### Exercise requirements
Your response should be the lines from the one containing "Page size: 1500x1125." through the end of the material, copied exactly and with nothing added.
---*---
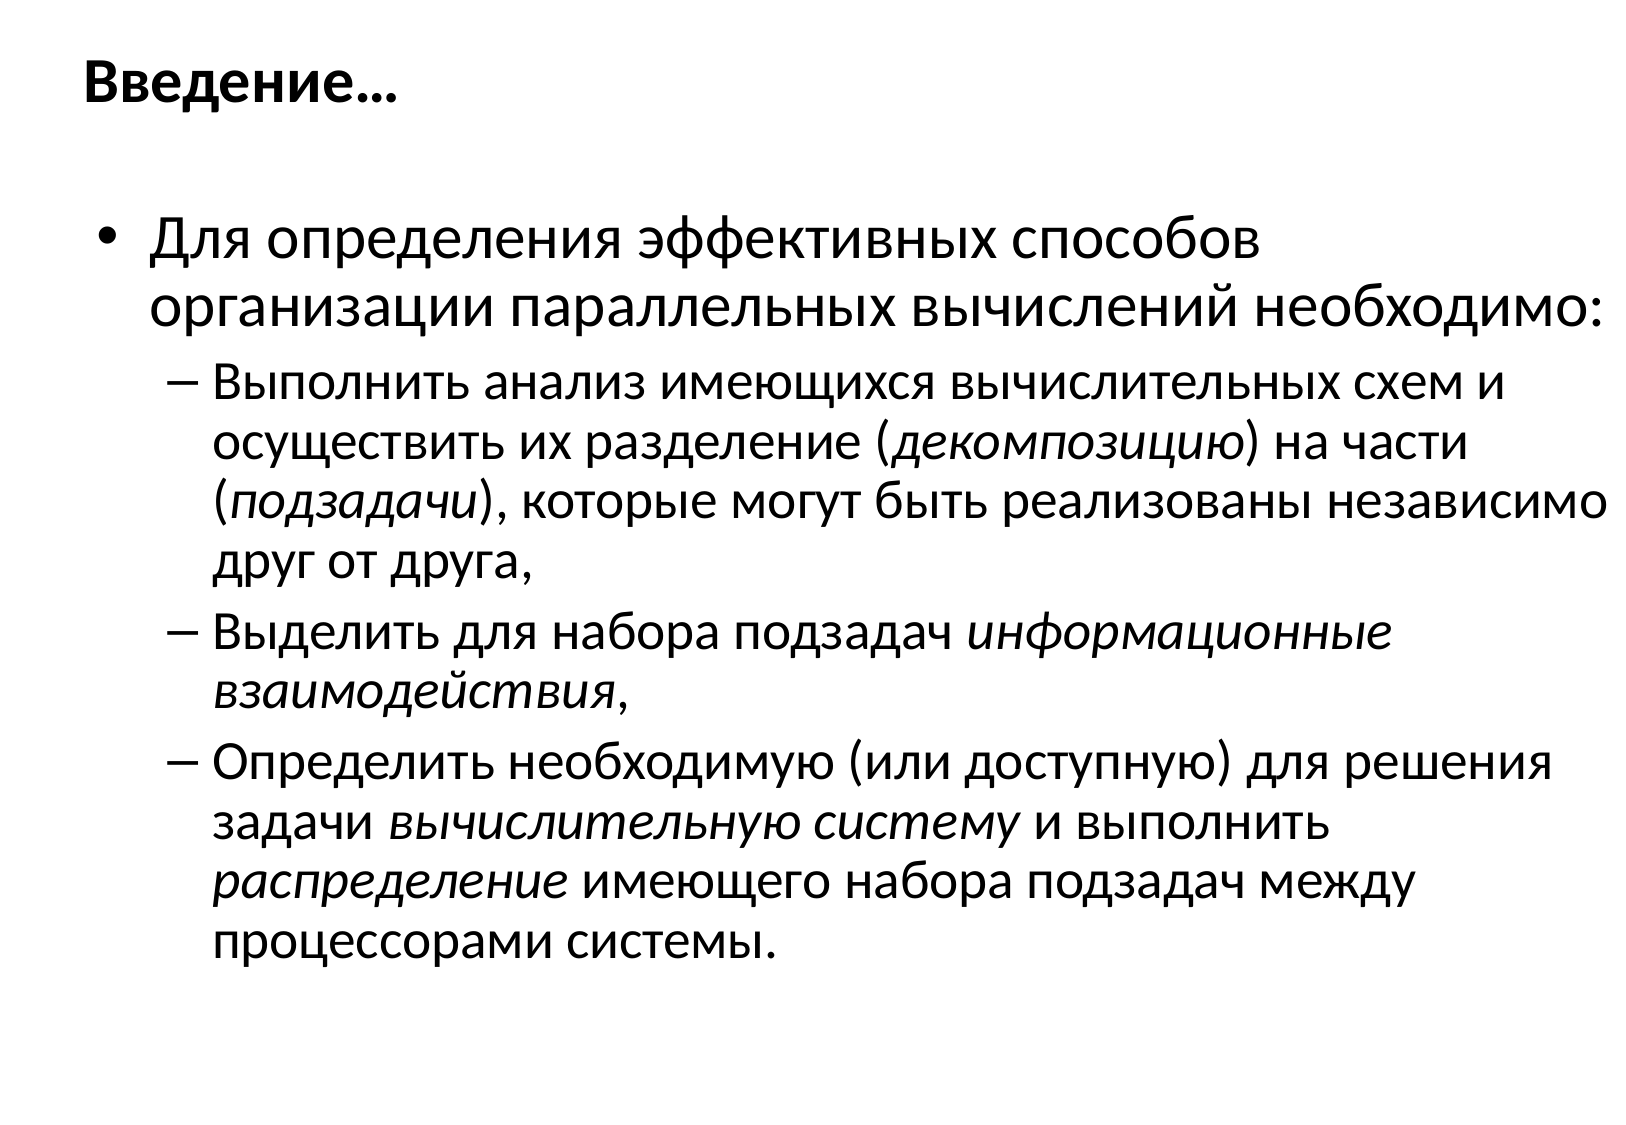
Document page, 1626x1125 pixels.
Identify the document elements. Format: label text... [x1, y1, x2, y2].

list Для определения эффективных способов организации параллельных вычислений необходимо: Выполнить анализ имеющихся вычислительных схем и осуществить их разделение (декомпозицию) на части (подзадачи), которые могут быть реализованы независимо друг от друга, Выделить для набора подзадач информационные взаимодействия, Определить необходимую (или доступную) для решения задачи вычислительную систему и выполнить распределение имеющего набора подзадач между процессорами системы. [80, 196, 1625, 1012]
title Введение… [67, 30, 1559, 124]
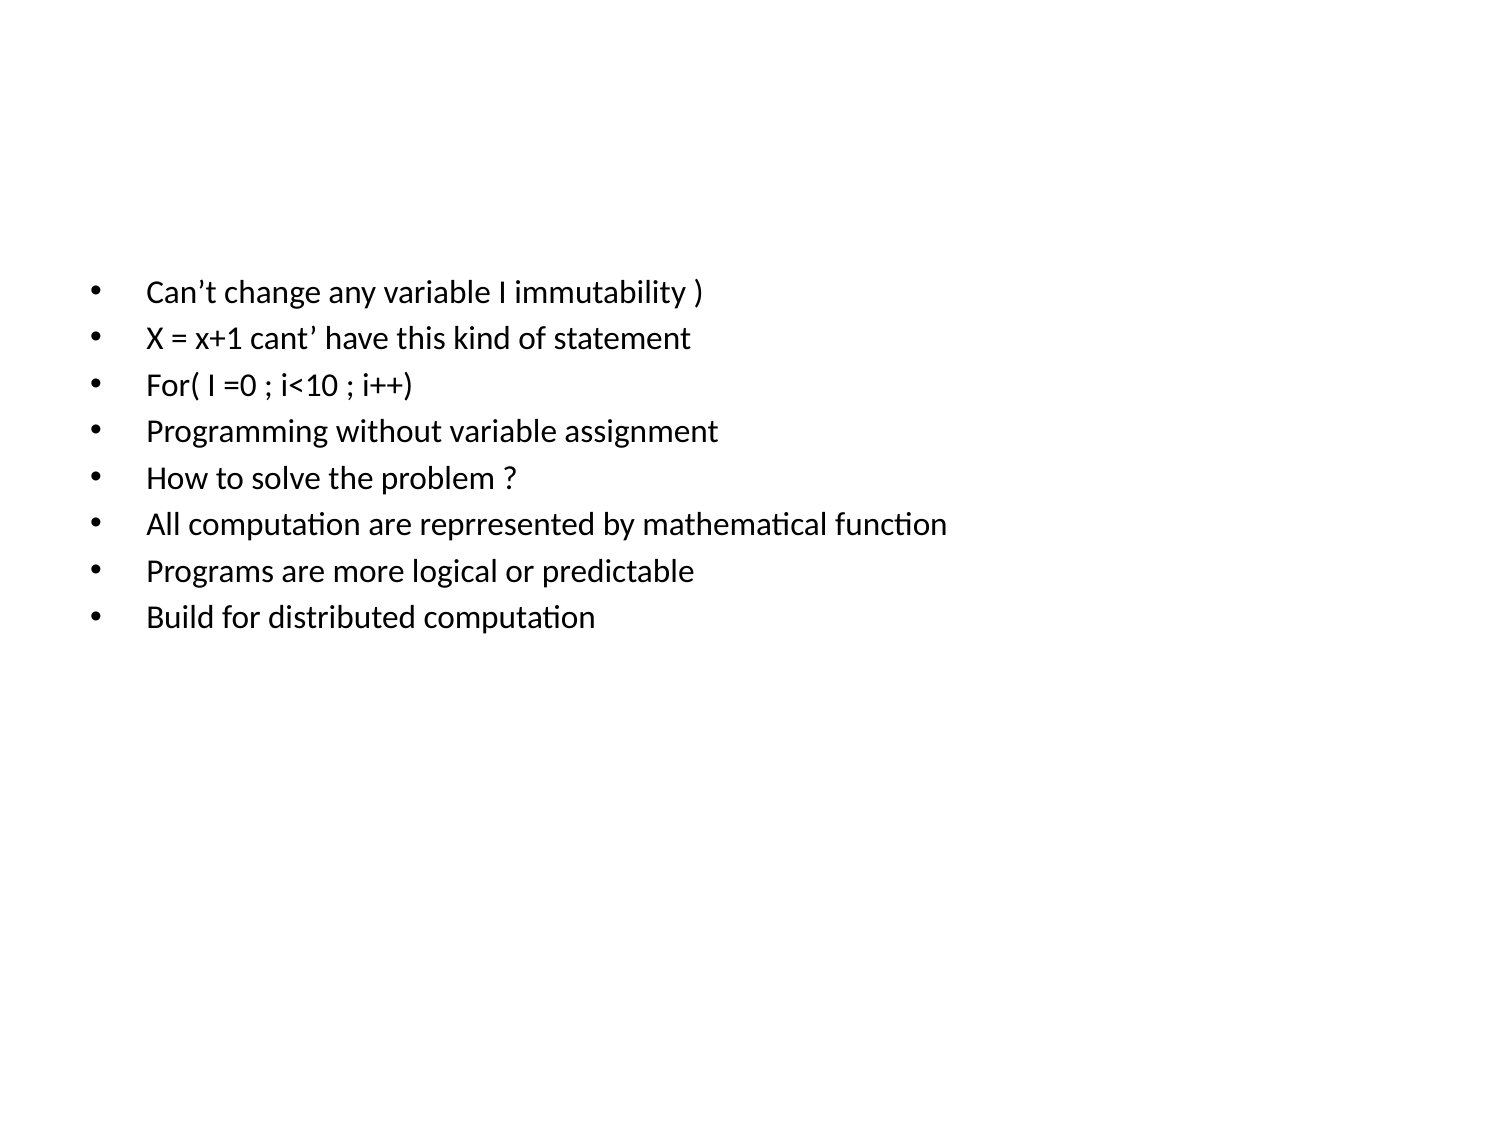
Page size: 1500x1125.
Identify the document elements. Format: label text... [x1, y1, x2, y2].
---*---
### Response for this exercise
Page size: 1500x1125.
Identify the document elements. Format: label text... [x1, y1, x2, y2].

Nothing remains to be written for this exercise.